- Genre: Jazz festival
- Location: Atlantic Canada
- Years active: 1987–present
- Attendance: 55,000
- Website: www.halifaxjazzfestival.ca

= Halifax Jazz Festival =

The TD Halifax Jazz Festival, formerly known as the Atlantic Jazz Festival, is the oldest jazz festival and largest summer festival in Atlantic Canada, being held annually since 1987. Designated a Hallmark Event by the Halifax Regional Municipality, the event spans two weekends (9 nights, 8 days), attracts up to 55,000 visitors, involves 450 volunteers and employs over 350 local musicians.

Core programming includes jazz music, complemented with presentations of world, roots, blues, Latin, R&B, and other music styles. Since 2023, locations of performances included the TD Main Stage, St. Matthew's United Church, and The Carleton. While paid passes and tickets to individual shows are available, the festival always includes a host of free programming during the day.

The festival includes the Halifax Jazz Festivals Music Education Program. These programs include Jazz Labs, which are free events for the public, and the Creative Music Workshop, an eight-day intensive program which provides students with instruction on skills like performing improvisational jazz.
================
• **Directions**:
According to the text on the Halifax Jazz Festival, what was the festival formerly called? The records that come next are drawn from a separate source, not from the Halifax Jazz Festival text.

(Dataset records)
================
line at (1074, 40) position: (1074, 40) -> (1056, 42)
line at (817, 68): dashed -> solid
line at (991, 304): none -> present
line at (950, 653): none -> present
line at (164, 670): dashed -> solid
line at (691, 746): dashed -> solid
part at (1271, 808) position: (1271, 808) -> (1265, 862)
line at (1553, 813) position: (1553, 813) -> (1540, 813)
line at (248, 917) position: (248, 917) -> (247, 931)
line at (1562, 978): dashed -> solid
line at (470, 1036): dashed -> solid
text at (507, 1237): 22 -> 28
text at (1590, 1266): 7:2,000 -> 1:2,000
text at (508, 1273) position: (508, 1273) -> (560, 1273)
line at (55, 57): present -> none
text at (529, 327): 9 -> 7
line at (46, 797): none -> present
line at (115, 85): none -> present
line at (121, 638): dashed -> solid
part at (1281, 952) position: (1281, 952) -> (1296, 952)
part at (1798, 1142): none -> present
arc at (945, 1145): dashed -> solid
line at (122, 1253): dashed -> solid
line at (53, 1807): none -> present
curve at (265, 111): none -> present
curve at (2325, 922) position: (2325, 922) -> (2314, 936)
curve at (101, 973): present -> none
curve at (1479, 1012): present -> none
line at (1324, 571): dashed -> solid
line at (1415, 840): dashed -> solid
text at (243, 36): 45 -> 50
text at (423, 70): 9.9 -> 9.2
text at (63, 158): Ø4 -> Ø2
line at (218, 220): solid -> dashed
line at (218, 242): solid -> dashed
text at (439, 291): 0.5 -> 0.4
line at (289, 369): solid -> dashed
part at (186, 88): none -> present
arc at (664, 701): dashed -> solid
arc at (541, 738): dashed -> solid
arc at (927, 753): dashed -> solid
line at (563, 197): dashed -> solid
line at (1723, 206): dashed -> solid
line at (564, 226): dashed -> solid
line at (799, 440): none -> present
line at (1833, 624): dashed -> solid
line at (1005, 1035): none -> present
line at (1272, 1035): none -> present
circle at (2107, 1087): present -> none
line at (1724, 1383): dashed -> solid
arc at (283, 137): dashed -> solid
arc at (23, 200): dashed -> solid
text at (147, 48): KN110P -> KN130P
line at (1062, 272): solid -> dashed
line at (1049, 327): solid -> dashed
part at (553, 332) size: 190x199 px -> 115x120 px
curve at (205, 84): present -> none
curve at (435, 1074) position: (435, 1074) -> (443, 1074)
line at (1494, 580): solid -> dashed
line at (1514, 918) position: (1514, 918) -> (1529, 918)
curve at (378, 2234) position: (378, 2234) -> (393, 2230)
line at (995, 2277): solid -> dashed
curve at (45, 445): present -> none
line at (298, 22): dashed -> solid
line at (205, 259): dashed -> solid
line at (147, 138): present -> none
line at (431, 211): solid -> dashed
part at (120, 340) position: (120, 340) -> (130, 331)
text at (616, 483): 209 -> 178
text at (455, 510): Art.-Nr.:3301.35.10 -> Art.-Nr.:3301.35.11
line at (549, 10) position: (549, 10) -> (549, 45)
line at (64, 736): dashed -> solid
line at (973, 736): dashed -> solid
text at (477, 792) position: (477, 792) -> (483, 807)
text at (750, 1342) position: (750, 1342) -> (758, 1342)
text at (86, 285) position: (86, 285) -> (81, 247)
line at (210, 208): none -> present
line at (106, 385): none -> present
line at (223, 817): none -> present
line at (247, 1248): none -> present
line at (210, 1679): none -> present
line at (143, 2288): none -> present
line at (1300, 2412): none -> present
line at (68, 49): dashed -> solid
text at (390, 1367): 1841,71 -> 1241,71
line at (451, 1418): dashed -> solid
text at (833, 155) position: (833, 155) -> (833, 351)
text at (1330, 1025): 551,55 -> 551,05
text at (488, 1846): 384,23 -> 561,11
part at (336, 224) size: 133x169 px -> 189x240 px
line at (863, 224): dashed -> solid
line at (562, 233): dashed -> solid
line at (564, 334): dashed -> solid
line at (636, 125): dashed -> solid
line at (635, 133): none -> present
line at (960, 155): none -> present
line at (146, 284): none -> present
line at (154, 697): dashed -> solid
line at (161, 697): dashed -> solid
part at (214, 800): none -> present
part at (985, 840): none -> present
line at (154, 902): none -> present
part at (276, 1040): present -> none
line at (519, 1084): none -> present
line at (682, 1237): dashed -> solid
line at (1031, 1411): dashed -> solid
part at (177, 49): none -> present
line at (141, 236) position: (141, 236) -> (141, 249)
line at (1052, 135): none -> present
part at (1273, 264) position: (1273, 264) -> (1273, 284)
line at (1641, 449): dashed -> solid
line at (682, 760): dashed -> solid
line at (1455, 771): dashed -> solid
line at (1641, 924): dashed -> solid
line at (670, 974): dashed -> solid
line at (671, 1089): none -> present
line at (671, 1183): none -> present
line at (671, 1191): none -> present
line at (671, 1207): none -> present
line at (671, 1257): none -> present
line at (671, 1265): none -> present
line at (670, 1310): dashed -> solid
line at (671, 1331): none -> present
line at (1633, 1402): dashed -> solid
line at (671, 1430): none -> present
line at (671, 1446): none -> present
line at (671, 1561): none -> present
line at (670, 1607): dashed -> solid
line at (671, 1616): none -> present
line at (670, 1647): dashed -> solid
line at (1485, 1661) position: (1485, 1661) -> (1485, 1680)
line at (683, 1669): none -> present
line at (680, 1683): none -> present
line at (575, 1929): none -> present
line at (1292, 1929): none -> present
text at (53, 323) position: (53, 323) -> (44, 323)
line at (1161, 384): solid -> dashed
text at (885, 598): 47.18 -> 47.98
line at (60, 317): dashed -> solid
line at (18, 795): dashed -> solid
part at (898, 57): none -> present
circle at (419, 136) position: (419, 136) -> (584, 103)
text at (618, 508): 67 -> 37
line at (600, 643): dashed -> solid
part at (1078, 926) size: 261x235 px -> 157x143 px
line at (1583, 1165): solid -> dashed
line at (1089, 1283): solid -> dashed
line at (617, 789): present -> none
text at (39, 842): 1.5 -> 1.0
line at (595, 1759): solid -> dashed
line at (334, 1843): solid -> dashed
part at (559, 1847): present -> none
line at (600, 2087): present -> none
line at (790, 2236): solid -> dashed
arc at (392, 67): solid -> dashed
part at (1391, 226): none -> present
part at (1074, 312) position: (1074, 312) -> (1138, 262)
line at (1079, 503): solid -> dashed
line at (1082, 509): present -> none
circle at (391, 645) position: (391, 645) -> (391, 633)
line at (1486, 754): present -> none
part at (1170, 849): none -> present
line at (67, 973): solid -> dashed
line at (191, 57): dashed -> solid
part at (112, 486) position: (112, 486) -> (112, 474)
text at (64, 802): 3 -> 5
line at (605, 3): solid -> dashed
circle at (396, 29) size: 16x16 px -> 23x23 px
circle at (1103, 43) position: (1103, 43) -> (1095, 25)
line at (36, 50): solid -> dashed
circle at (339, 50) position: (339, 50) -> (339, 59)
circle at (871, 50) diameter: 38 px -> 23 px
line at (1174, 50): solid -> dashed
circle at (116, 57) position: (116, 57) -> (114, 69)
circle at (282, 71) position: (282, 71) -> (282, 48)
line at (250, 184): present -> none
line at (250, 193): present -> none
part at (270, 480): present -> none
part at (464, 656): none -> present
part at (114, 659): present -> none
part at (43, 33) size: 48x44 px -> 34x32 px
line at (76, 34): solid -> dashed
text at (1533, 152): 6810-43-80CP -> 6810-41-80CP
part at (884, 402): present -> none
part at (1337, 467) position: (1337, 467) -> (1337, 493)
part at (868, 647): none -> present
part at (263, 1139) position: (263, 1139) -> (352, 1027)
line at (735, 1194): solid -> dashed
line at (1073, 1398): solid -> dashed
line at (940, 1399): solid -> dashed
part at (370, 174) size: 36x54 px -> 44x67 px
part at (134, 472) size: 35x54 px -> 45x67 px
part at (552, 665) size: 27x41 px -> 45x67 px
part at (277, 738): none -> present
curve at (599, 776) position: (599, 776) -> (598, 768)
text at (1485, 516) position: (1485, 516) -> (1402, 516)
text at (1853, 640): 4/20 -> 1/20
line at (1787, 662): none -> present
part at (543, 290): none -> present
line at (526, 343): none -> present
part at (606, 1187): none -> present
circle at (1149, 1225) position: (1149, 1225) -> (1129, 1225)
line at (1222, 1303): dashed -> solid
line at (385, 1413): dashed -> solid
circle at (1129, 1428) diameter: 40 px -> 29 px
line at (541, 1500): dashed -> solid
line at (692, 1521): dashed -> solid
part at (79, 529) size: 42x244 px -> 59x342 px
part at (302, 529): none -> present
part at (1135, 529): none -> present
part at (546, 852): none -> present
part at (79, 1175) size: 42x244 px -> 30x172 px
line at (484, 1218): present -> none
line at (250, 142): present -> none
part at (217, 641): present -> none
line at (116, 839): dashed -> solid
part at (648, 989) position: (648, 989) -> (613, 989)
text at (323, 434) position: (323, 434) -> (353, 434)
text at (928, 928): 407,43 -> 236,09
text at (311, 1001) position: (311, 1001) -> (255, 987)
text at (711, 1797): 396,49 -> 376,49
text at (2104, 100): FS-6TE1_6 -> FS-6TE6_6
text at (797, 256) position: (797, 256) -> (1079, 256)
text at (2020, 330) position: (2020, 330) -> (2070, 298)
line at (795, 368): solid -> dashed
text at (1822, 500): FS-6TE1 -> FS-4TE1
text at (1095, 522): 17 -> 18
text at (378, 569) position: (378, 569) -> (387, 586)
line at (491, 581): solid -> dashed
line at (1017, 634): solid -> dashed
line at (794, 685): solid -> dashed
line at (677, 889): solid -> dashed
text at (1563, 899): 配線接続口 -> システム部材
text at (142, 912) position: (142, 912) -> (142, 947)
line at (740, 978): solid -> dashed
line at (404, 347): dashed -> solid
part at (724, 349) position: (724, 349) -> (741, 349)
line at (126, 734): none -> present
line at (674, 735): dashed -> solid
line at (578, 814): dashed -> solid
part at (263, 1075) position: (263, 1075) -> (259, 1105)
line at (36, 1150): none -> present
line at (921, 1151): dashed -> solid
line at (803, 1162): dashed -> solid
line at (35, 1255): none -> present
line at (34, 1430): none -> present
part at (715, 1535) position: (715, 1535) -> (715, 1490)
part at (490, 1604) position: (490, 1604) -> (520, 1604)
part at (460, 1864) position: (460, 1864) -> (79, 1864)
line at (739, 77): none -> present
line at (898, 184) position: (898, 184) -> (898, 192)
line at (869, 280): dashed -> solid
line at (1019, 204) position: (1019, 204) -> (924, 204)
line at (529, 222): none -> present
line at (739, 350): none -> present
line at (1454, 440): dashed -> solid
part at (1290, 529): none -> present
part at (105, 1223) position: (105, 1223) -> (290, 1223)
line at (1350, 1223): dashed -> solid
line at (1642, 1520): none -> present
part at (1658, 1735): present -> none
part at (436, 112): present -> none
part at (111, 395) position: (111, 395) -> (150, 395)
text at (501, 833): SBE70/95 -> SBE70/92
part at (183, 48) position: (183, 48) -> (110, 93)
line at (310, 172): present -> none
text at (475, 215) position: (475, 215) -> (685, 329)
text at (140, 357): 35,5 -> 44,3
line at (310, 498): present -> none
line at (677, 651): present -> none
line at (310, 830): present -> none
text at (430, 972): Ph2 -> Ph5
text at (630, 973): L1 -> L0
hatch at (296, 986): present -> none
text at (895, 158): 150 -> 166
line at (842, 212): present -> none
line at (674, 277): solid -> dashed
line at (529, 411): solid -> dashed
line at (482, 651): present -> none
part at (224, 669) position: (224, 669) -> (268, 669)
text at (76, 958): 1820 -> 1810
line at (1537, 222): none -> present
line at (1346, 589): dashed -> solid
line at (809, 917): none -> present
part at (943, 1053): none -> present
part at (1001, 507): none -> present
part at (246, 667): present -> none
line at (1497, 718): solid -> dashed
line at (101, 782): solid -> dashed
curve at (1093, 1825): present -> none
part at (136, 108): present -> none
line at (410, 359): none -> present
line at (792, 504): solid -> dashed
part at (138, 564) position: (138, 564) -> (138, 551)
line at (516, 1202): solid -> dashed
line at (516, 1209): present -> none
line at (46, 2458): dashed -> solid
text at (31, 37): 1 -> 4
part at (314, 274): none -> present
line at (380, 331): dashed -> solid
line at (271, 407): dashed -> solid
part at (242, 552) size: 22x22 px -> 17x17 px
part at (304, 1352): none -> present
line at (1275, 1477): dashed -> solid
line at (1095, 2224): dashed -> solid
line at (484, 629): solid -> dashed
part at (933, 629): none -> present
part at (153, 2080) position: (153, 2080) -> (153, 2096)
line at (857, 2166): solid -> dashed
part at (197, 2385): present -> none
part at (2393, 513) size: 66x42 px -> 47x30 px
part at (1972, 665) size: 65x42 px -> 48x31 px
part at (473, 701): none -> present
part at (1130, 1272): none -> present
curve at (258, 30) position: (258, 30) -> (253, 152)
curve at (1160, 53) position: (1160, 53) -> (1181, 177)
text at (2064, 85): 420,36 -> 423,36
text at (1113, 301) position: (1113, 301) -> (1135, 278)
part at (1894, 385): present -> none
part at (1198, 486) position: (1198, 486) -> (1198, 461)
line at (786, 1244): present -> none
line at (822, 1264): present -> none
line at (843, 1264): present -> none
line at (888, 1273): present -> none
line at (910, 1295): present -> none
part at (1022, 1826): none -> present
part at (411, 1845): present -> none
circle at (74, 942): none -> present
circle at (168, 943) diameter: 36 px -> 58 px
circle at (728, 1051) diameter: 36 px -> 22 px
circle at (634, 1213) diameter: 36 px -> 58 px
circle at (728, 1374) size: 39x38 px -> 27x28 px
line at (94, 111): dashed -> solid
================
• **Solution for this task**:
The Atlantic Jazz Festival.